Here’s the wrap for my six-part series on researcher thought leaders and how those just getting started should think strategically about improving their skills and impact. If you haven’t already, please take my health assessment for researchers — it can provide you with a baseline that you can use to guide your development as an authority. Please also send me your feedback and read the other pieces in this series.

Researchers often develop their thought leadership sides alone — but they shouldn’t have to. Your organization or institution should be supporting this growth, because it’s firmly in its best interests in so many ways, from fundraising to sales, recruitment to retention to marketing and product development. Here are my big steps for any organization to help their researchers just getting started in authority content move as quickly as possible to a level where that content is contributing consistently to their own careers and to achieving the organization’s strategic objectives.

Develop a clear growth plan for you as a public SME and metrics for your progress. At a minimum, you should have a 12-month growth plan based in an assessment of your competencies, skill levels and gaps as a communicator and thought leader (and, if you’re part of an organization, those of its other leaders).

Your growth plan should target developing those skills that serve a) your professional growth goals as a researcher thought leader as well as b) the organization’s strategic and research goals. If you have an annual workplan and work objectives, this plan needs to nest within those, so it becomes part of what you’re rewarded for doing — not an add-on that you’re fighting for time and resources to execute.

Science+Story also can assist in developing strategic growth paths for you and your organization’s other prospective thought leaders. Contact me for more information.

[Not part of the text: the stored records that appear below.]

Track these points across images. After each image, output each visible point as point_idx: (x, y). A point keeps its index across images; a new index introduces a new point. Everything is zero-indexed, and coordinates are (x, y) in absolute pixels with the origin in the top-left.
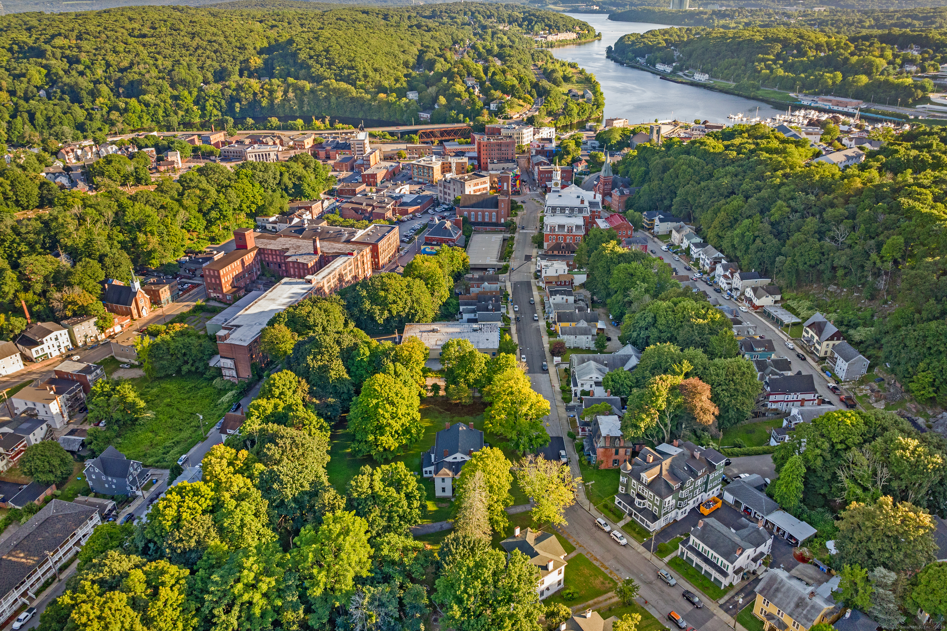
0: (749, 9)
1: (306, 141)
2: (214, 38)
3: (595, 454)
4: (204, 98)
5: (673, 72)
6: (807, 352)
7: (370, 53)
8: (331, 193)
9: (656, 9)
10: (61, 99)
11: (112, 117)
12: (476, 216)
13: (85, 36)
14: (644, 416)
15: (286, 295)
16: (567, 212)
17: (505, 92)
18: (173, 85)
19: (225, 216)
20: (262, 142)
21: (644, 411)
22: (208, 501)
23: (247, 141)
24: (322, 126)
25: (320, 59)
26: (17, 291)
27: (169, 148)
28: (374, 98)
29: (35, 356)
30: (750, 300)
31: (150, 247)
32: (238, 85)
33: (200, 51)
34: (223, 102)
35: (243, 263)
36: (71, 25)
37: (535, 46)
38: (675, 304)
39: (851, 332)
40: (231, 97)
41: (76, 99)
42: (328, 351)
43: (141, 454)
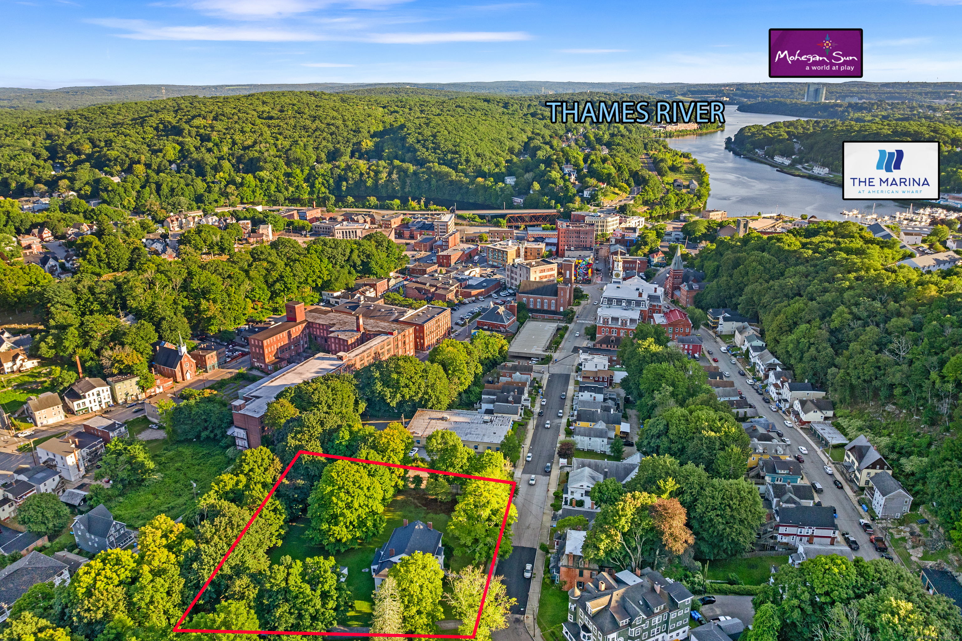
0: (890, 102)
1: (393, 221)
2: (333, 122)
3: (558, 572)
4: (314, 176)
5: (792, 165)
6: (846, 480)
7: (476, 139)
8: (402, 272)
9: (788, 101)
10: (189, 172)
11: (228, 190)
12: (535, 303)
13: (220, 117)
14: (603, 536)
15: (313, 370)
16: (624, 304)
17: (600, 180)
18: (288, 164)
19: (289, 289)
20: (353, 220)
21: (604, 531)
22: (127, 572)
23: (340, 219)
24: (417, 207)
25: (427, 143)
26: (77, 346)
27: (263, 222)
28: (472, 182)
29: (76, 409)
30: (797, 414)
31: (210, 314)
32: (347, 165)
33: (317, 133)
34: (331, 181)
35: (289, 335)
36: (212, 108)
37: (653, 135)
38: (691, 412)
39: (903, 460)
40: (339, 176)
41: (201, 173)
42: (309, 431)
43: (135, 515)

Communicate clearly to the organization that your thought leadership content is a strategic asset it should capitalize on. Your thought leadership activities should have clear support from the leadership of your organization/institution — from the CEO/director through the research program directors, VP of development/sales, and CMO/director of communications. That support can be formal or informal, but it needs to be there for you to grow as a thought leader — and for the organization to capitalize on that growth.

Pitch you as an expert. To elite media (for op-eds, columns, interviews); to podcasts; to conferences as a panelist and speaker; to groups in your organization’s sector as a guest webinar speaker; to all of your organization’s digital channels as a source of engaging content.

Help you intervene quickly and in the right venues as an expert. Ideally, a comms resource at your organization is using social listening platforms to scout opportunities to pitch you to elite media as an expert resource — either breaking news or trends that your expertise, POV and arguments present unique insights on. Then that resource is helping you craft those insight pieces or talking points.

Find you a great editor. Ideally, one already on staff who lives and breathes your field/discipline. Make sure the editor has experience either editing for elite media outlets (i.e., big online sites, newspapers or magazines) or landing pieces at them. “Editing” by another SME or your supervisor — unless they meet the above criteria — doesn’t count. If your organization doesn’t have such an editor, contact Science+Story to explore how we might provide expert editorial assistance for your situation.

Secure you media training and presentation training. See above; your communications staff should be able to point you toward professionals that can train you in these crucial skills if they can’t do it themselves.

Begin to deploy you for lead/partnership generation. Once your writing has won a few elite media placements, your organization should start to use you to talk with donor/sales prospects and in conversations with potential partners/collaborators, especially those in the private or non-profit sector.

Critique you in a systematic, supportive way. Ideally, your organization already has a strategic thought leadership program in place and you’re part of it or being considered for it. If not, be aggressive about soliciting regular critiques from your organization’s marketing and communications leadership on your writing, speaking, and social media activity.